花貓心裏的牢騷被徹底激發出來,他再也顧不得形象,開始嘮叨起來:“媽的,出來旅遊還被騙到道觀去了,被騙去了還遇上你這麼一個坑爹的道士,硬塞給我一個什麼破葫蘆。結果就是因為這個破葫蘆才惹上這麼一堆破事。他媽的,我一個信仰無神論的好青年怎麼就碰上了這麼多稀奇古怪的事?誰信啊?肯定是你這老頭的障眼法!要不就是做夢。對,我在做夢,醒來!醒來!給我醒來!”花貓狠狠扇自己耳光,可是火辣辣的感覺告訴他,這不是夢。
老道士一揮拂塵帶開花貓的手,說:“你連這點都想不透,怎麼當執掌?別人是越來越有長進,我總感覺你是倒著活的。跟以前相比,你遜色了不少。”
“我怎麼活用不著你管!”花貓沒好氣地回答,心裏鬱悶到了極點。這坑給挖的,真是夠大夠深啊!
“哪一任執掌不是這樣?哪一任幽冥侍衛不是這樣?既然你已經是幽冥執掌,就應該做你應該做的事。”老道士不留情麵,“我就不明白你有什麼本事能見到幽冥將軍。”

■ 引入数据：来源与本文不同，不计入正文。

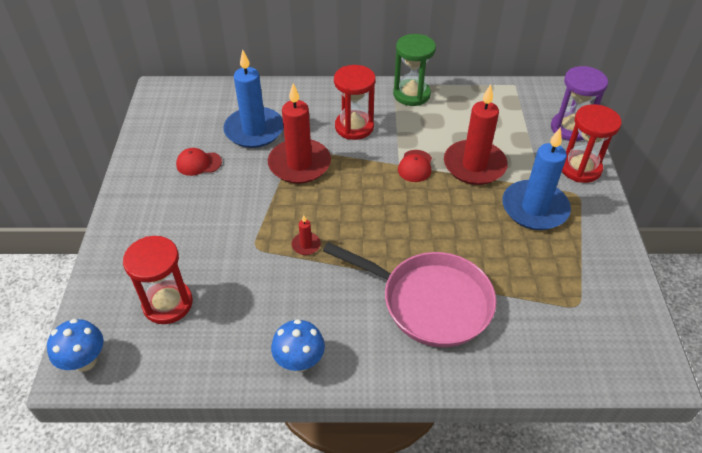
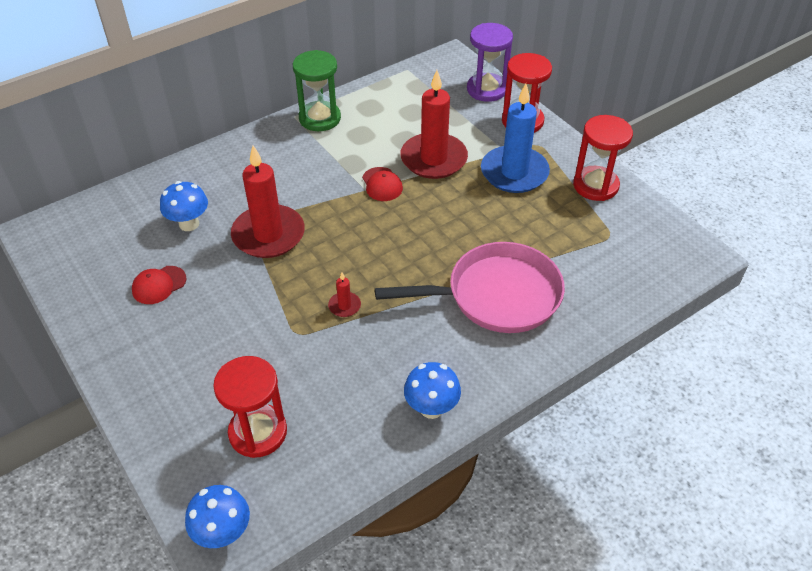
camera: 35 degrees left, 0 degrees up
(254, 130) = (189, 224): blue candle -> blue mushroom
(354, 127) = (291, 174): red hourglass -> red hourglass (595, 185)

“我運氣好不行啊!”花貓甩下一句,走到平台邊緣坐下,看著懸崖下的長江水發呆。
“你有什麼好牽掛的呢?你自己好好想想吧。”老道士說,甩甩拂塵走了。
花貓內心又一次產生孤立無援的感覺。在這樣的世界裏,他的身後唯一一個跟自己站在同一塊戰場上的就是老道士了。
沒有任何門派,沒有同黨,沒有前輩的扶持和指導,這條路,注定孤獨。
漫無目的地胡思亂想,花貓突然想到一個很實際的問題:自己本來是在徐聞的,現在突然跑來湖北了,回去豈不是要花更多時間更多錢?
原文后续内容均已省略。